OBJETIVO:
Filtre las líneas que figuran a continuación y copie únicamente aquellas que contengan la palabra "says".

LÍNEAS SIN PROCESAR:
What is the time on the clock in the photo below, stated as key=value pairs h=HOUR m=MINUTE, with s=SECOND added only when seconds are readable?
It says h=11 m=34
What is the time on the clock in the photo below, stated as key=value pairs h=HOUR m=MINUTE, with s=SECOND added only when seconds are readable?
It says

* * *

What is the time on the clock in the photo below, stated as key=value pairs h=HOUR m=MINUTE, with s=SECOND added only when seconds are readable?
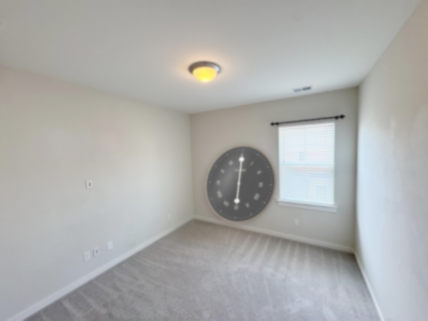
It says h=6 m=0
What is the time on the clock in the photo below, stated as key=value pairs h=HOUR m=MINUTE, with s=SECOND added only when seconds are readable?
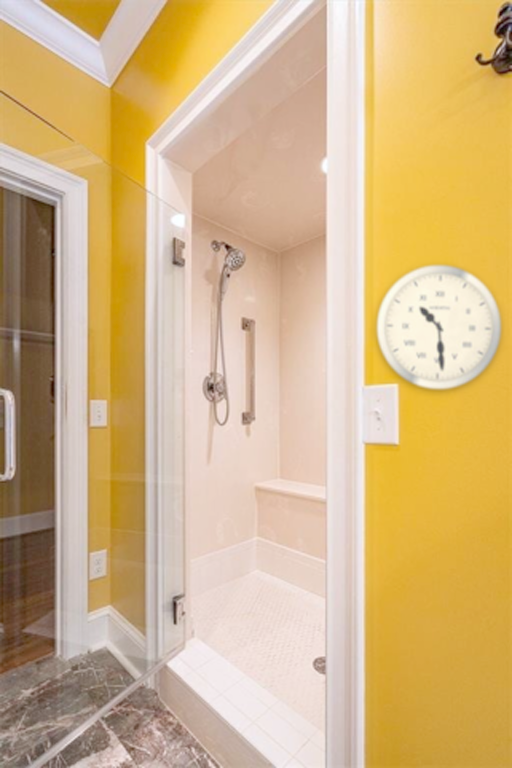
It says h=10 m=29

* * *

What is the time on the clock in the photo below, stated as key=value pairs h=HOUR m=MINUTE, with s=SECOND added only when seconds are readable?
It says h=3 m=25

RESULTADO DEL EJERCICIO:
It says h=11 m=34
It says
It says h=6 m=0
It says h=10 m=29
It says h=3 m=25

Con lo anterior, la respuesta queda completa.